Pani Olu, szkoda, że właśnie w Dzień Pracownika Socjalnego ani słowa o tym? Polecam wikipedie http://pl.wikipedia.org/wiki/Dzie%C5%84_Pracownika_Socjalnego T
Dziękujemy za link i przydatne informacje. Przy okazji - dziś obchodzimy także Światowy Dzień Życzliwości i Pozdrowień. Zatem - pozdrawiamy
Problem niewyobrażalnie kosztownej edukacji zniknie w ciągu kilku najbliższych lat, ponieważ młode pokolenie Elbląga wyemigruje i nie będzie kogo uczyć. Uczniów jest coraz mniej, ale nauczycieli coraz więcej.

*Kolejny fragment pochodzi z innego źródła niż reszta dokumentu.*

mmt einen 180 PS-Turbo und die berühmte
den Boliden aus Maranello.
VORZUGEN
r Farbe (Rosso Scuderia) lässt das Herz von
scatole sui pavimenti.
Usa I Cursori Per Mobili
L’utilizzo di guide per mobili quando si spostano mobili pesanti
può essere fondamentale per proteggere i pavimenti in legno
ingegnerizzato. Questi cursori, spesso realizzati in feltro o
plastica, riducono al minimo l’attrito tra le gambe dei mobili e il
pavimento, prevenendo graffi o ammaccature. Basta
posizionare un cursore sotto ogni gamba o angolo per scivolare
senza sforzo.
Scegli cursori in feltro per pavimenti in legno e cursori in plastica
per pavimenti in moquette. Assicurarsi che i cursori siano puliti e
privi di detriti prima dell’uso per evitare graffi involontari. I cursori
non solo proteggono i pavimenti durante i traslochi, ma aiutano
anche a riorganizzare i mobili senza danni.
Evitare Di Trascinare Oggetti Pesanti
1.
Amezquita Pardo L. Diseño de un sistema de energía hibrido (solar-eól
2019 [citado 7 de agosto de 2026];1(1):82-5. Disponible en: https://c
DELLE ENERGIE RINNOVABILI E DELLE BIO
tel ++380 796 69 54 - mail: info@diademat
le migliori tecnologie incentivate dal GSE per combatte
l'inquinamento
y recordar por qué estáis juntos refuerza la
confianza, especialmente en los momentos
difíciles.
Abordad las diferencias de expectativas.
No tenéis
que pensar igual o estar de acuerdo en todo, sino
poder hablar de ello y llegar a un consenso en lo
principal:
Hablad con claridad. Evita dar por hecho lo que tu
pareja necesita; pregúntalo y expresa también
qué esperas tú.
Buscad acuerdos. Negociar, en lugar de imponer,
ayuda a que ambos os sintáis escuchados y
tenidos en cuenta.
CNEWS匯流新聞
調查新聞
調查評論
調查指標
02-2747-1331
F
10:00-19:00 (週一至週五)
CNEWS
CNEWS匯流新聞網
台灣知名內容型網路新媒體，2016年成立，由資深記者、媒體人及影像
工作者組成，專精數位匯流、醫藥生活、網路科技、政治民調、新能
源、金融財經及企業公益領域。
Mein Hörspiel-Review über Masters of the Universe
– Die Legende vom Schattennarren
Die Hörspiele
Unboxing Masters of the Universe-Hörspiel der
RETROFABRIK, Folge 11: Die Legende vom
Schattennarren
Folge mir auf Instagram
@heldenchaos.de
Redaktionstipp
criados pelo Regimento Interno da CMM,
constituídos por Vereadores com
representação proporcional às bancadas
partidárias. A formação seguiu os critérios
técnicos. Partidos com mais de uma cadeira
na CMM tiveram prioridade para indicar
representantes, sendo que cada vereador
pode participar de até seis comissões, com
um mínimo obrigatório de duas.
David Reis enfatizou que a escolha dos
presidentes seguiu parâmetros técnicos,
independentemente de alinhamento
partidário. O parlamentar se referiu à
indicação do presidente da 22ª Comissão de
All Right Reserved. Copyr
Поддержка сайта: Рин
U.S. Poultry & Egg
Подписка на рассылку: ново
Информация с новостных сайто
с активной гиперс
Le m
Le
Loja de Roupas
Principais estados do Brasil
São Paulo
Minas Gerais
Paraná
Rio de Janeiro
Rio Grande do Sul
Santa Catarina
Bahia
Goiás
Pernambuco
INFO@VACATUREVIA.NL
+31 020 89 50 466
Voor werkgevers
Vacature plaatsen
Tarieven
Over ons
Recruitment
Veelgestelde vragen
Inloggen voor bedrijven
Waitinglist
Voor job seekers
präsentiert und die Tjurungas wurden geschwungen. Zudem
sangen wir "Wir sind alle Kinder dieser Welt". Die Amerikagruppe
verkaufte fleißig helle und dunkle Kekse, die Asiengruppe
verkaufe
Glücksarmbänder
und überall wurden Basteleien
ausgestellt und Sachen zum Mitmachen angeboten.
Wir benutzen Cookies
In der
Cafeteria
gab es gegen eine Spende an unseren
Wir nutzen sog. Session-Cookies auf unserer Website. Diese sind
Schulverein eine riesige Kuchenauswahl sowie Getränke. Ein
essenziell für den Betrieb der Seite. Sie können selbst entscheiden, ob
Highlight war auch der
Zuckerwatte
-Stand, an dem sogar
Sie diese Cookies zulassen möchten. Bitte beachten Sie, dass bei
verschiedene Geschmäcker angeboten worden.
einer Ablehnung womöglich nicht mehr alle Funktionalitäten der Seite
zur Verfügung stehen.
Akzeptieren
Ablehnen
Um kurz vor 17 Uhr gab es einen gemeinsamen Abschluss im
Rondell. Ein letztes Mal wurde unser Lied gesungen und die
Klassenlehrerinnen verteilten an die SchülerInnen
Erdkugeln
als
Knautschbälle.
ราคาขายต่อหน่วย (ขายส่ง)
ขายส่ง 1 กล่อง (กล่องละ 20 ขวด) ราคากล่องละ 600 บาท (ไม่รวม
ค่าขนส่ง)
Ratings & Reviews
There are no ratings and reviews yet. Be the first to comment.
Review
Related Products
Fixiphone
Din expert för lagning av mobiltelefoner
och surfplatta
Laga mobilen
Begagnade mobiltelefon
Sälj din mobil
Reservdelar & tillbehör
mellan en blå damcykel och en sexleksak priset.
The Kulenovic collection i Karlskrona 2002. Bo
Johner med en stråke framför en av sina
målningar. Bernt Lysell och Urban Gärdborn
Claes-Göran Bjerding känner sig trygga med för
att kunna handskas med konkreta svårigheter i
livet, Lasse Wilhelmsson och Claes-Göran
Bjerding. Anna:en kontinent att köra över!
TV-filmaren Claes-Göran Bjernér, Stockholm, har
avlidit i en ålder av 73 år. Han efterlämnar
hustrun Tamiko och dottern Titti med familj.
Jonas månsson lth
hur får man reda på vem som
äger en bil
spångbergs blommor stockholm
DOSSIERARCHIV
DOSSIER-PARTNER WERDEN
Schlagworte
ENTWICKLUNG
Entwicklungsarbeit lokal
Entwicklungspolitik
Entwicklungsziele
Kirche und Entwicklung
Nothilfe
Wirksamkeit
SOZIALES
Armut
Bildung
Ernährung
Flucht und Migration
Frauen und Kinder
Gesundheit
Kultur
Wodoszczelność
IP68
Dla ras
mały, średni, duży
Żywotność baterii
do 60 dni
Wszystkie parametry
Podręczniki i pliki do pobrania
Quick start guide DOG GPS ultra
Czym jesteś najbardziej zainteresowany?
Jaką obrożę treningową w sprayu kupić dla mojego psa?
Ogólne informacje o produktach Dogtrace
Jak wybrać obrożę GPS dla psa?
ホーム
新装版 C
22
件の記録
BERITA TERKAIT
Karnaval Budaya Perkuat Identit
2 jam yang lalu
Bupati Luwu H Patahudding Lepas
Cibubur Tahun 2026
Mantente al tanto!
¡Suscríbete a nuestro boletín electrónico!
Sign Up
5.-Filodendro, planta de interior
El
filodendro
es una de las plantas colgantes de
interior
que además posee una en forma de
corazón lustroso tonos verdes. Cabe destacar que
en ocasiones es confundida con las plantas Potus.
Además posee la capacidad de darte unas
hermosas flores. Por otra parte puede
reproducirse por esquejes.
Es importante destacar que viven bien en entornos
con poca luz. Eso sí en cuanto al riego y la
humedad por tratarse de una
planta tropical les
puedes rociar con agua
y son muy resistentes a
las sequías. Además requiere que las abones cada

Po prostu genialne !!!
Wilku nie zajmuj sie ***ołami tylko ściagaj inwestorów!!! Elblag potrzebuje nowych miejsc pracy, bez tego nie będzie wpływów z podatków i pieniędzy na zasiłki dla twojego roszczeniowo socjalnego elektoratu!!!
To o to chodzi aby dawać więcej na pomoc społeczną i stąd pozyskiwać głosy podczas wyborów!? A zacznij pan pozyskiwać inwestorów panie Wilk, to na wszystko będą pieniądze. Na koniec, skąd i do jakich szkół dowożeni są uczniowie - czy to chodzi o szkołę katolicką, którą pan Wilk " przytulił "!?